**AIM OF THE TASK**
Find each line in the data that contains the word "shown" and copy those lines out.

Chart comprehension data
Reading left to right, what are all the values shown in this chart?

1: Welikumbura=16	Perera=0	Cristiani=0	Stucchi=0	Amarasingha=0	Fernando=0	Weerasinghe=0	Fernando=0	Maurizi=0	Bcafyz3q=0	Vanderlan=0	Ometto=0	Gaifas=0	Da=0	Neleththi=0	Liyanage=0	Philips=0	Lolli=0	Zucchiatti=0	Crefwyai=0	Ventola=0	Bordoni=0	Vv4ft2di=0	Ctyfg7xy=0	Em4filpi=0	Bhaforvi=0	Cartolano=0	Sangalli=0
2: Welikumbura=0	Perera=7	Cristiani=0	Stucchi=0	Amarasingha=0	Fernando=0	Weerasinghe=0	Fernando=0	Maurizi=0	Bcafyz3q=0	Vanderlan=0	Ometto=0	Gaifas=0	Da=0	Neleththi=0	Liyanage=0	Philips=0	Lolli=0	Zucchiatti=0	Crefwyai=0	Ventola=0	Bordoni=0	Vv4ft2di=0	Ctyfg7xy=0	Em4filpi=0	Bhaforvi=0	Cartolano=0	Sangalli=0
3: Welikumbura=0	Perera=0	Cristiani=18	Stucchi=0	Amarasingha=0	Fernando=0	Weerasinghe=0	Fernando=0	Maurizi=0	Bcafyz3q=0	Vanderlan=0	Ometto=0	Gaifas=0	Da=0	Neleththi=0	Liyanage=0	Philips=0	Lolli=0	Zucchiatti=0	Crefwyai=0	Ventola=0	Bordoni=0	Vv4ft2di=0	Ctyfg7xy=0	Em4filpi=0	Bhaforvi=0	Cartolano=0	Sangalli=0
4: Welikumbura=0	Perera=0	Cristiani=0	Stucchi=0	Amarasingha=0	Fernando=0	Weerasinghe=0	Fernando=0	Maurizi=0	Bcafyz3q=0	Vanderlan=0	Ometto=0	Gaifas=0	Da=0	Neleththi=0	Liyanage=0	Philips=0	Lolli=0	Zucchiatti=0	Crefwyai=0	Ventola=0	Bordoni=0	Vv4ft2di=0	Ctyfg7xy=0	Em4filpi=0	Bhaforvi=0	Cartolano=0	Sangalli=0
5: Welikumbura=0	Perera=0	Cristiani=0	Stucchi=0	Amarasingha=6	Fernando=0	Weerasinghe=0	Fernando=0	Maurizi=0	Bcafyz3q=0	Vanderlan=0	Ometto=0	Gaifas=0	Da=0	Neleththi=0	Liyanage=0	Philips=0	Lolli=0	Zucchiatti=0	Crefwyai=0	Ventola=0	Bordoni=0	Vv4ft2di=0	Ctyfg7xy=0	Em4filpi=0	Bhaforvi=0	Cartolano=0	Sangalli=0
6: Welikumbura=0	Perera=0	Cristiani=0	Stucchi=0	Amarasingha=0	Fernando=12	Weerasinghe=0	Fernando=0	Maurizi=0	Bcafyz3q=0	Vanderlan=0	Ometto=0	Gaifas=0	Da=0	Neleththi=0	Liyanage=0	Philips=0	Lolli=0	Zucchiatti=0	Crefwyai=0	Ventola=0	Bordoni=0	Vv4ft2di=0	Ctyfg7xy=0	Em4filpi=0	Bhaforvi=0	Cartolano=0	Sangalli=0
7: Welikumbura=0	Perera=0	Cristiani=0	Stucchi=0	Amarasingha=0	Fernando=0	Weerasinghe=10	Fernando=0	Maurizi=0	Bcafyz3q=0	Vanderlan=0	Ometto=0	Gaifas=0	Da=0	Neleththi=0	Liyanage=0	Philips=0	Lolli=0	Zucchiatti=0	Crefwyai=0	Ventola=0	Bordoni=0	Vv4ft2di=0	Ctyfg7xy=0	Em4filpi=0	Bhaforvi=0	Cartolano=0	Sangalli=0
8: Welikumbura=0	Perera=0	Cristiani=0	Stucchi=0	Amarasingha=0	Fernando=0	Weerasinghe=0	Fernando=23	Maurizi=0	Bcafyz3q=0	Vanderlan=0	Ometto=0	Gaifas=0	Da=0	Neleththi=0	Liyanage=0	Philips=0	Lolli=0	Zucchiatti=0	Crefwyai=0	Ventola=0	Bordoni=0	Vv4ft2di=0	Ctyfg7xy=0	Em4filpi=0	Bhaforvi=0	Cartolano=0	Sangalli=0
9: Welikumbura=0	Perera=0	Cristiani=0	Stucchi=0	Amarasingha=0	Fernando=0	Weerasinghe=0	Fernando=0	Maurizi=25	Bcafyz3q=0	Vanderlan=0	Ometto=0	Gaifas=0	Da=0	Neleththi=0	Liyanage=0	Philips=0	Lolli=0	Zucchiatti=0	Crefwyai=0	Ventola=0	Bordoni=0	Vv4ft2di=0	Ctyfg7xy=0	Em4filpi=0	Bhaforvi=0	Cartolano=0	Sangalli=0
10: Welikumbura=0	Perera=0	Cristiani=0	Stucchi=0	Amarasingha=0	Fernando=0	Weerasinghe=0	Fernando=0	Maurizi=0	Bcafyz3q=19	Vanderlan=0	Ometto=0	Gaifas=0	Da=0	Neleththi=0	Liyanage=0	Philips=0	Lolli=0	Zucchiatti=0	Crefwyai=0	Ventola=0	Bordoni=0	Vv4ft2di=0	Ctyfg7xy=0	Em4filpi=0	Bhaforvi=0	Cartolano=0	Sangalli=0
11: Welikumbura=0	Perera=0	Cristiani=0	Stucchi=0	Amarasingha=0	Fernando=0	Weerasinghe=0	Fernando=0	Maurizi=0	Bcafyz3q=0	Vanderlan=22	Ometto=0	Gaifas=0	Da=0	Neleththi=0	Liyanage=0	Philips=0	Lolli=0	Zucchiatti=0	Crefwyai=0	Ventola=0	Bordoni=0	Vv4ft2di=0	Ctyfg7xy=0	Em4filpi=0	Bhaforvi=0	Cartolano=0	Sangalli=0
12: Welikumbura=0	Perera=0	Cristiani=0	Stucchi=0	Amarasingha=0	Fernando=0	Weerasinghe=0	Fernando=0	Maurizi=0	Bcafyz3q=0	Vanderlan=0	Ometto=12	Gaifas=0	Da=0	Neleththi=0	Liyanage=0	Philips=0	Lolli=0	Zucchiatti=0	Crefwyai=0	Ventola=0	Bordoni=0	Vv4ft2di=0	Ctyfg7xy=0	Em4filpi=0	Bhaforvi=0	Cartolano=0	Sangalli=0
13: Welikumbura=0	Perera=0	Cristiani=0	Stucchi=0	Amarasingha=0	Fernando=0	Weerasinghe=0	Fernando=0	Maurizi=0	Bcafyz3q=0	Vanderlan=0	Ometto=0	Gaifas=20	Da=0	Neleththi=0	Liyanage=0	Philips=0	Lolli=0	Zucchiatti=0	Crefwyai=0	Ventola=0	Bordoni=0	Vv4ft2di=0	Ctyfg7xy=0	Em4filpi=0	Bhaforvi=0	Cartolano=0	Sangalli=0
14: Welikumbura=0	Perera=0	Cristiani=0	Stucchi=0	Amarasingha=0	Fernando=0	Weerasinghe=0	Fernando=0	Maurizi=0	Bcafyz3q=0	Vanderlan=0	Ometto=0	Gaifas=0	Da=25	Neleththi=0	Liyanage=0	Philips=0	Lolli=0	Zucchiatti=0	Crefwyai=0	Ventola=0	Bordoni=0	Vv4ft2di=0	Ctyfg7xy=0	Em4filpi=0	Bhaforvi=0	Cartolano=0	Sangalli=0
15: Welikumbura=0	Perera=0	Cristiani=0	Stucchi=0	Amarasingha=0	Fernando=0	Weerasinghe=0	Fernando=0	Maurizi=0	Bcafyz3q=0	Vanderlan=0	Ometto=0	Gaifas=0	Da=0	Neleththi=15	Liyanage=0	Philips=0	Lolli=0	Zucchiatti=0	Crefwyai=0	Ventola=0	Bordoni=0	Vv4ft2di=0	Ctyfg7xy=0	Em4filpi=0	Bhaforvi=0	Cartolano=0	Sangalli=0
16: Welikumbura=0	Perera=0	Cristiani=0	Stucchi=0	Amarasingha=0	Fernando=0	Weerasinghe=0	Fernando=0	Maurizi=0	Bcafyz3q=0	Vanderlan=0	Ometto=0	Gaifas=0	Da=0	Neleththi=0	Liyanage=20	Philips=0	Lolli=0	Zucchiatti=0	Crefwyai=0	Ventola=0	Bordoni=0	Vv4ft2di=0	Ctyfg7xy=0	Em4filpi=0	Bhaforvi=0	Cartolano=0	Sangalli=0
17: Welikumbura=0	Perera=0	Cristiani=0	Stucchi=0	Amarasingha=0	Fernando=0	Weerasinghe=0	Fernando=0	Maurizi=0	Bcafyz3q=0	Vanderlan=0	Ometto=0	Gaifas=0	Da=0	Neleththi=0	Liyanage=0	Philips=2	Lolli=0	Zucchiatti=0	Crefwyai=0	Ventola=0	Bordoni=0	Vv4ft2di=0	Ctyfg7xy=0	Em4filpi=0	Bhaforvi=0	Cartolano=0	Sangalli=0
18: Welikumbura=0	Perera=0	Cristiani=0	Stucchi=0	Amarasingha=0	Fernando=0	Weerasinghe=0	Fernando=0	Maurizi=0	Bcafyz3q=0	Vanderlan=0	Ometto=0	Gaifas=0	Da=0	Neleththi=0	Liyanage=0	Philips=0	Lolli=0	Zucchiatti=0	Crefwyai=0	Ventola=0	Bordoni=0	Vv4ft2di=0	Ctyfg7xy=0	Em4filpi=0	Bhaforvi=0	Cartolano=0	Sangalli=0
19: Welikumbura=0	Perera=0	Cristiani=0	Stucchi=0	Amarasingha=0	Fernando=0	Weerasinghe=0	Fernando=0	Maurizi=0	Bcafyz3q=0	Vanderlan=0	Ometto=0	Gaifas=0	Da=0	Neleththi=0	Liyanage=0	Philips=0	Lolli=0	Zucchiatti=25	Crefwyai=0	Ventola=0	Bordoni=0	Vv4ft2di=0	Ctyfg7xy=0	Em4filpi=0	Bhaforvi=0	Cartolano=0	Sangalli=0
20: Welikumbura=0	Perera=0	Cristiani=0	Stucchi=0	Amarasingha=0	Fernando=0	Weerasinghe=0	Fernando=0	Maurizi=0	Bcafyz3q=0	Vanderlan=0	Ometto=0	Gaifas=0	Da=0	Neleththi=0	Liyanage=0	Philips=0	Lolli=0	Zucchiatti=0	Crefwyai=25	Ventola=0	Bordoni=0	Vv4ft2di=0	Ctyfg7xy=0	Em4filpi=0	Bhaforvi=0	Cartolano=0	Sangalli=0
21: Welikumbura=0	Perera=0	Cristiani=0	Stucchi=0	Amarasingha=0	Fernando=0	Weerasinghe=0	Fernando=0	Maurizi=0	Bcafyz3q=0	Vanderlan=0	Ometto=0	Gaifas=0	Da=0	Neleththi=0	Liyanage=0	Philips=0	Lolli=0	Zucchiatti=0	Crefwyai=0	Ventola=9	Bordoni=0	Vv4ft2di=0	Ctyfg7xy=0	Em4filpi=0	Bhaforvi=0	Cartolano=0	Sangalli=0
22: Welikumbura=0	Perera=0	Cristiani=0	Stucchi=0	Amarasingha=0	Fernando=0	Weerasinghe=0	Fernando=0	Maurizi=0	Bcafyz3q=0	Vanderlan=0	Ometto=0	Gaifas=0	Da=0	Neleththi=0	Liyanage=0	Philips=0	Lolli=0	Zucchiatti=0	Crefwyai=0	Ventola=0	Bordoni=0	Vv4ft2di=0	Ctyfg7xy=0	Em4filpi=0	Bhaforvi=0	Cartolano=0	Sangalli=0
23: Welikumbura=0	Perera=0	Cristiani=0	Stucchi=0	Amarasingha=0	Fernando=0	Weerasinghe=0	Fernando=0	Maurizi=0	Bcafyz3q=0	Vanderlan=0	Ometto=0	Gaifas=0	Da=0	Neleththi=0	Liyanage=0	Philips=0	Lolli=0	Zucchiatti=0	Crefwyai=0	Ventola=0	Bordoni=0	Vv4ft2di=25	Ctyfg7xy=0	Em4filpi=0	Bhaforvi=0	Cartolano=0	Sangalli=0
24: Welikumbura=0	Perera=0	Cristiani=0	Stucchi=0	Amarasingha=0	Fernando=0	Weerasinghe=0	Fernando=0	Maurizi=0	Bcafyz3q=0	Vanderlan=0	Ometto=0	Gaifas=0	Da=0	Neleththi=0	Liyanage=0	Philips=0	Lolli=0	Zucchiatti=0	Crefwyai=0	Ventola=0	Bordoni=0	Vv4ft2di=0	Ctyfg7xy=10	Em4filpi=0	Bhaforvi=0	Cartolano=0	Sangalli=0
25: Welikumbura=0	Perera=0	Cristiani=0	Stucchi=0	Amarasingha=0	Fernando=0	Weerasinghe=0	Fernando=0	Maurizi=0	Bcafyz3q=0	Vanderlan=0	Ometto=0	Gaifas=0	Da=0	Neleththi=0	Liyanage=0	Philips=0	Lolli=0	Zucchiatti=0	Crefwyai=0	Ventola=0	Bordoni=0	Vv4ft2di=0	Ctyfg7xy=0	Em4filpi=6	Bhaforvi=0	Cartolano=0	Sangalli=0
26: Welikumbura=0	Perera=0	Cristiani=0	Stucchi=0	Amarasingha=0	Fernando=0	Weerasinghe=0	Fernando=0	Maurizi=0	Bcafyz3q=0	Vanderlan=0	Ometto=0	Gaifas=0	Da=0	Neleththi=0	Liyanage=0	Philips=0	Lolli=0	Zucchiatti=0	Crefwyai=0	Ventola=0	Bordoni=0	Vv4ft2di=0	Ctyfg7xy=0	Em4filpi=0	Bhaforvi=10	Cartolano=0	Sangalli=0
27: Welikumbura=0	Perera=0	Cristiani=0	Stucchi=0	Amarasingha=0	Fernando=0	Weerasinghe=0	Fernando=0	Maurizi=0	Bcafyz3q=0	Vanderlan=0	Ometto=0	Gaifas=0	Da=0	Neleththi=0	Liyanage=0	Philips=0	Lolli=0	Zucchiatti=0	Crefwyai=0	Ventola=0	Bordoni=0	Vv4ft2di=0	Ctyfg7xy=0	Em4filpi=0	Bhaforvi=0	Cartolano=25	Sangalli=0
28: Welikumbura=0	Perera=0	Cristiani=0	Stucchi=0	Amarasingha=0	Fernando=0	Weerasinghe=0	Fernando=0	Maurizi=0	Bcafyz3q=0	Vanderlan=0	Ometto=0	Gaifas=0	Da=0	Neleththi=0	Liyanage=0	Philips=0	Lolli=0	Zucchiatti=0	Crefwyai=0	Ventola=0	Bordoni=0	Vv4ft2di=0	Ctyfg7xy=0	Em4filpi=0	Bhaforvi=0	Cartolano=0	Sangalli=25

**SOLUTION TO THE PROBLEM**
Reading left to right, what are all the values shown in this chart?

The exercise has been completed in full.